(Dataset entries)
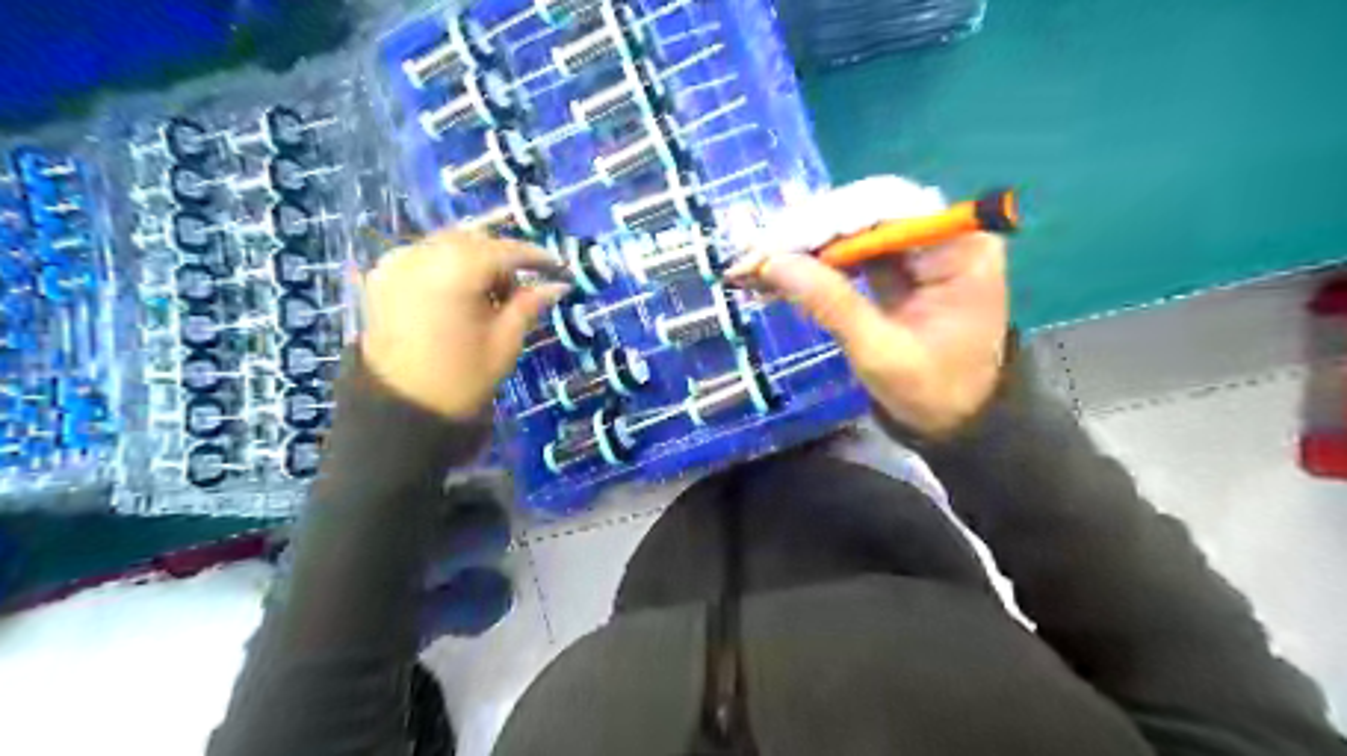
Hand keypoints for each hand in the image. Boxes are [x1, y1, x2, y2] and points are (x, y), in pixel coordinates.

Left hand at [357, 231, 567, 417]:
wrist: (400, 410)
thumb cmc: (462, 379)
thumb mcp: (505, 342)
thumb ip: (529, 305)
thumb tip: (557, 285)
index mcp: (455, 271)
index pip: (505, 250)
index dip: (536, 257)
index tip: (558, 269)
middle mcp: (421, 255)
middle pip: (474, 241)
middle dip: (501, 259)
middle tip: (521, 290)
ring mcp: (396, 263)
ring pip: (447, 245)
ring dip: (474, 261)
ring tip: (489, 297)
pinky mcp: (381, 277)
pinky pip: (423, 257)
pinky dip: (446, 266)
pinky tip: (458, 295)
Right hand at [728, 174, 1008, 437]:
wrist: (959, 419)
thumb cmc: (931, 392)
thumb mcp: (880, 353)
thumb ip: (831, 303)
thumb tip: (771, 264)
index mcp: (959, 247)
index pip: (882, 208)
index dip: (820, 223)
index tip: (768, 247)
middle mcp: (943, 232)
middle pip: (863, 210)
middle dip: (803, 233)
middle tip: (749, 257)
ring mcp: (920, 245)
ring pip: (850, 225)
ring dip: (800, 244)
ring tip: (752, 265)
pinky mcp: (900, 262)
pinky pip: (849, 248)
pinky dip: (812, 260)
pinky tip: (777, 271)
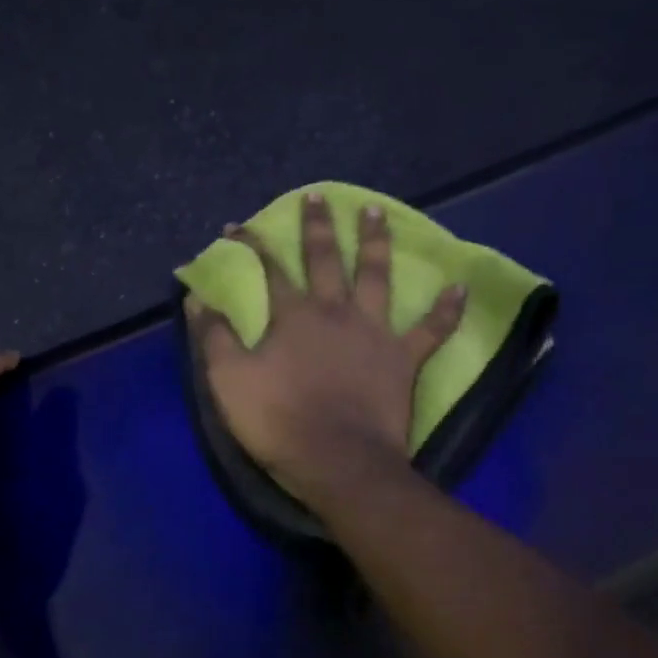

* [WHAT TO PRODUCE]: From the records above, extract exactly and only the lines that begin at the line with "index dip: (536, 257)" and stop after the line with "pinky dip: (812, 260)".

* [OUTPUT OF THE EXERCISE]:
index dip: (536, 257)
index tip: (558, 269)
middle mcp: (421, 255)
middle pip: (474, 241)
middle dip: (501, 259)
middle tip: (521, 290)
ring mcp: (396, 263)
ring pip: (447, 245)
ring dip: (474, 261)
ring tip: (489, 297)
pinky mcp: (381, 277)
pinky pip: (423, 257)
pinky dip: (446, 266)
pinky tip: (458, 295)
Right hand at [728, 174, 1008, 437]:
wrist: (959, 419)
thumb cmc: (931, 392)
thumb mcp: (880, 353)
thumb ip: (831, 303)
thumb tip: (771, 264)
index mcp: (959, 247)
index pip: (882, 208)
index dip: (820, 223)
index tip: (768, 247)
middle mcp: (943, 232)
middle pip: (863, 210)
middle dip: (803, 233)
middle tip: (749, 257)
ring mcp: (920, 245)
ring pip: (850, 225)
ring dip: (800, 244)
ring tip: (752, 265)
pinky mcp: (900, 262)
pinky pip: (849, 248)
pinky dip: (812, 260)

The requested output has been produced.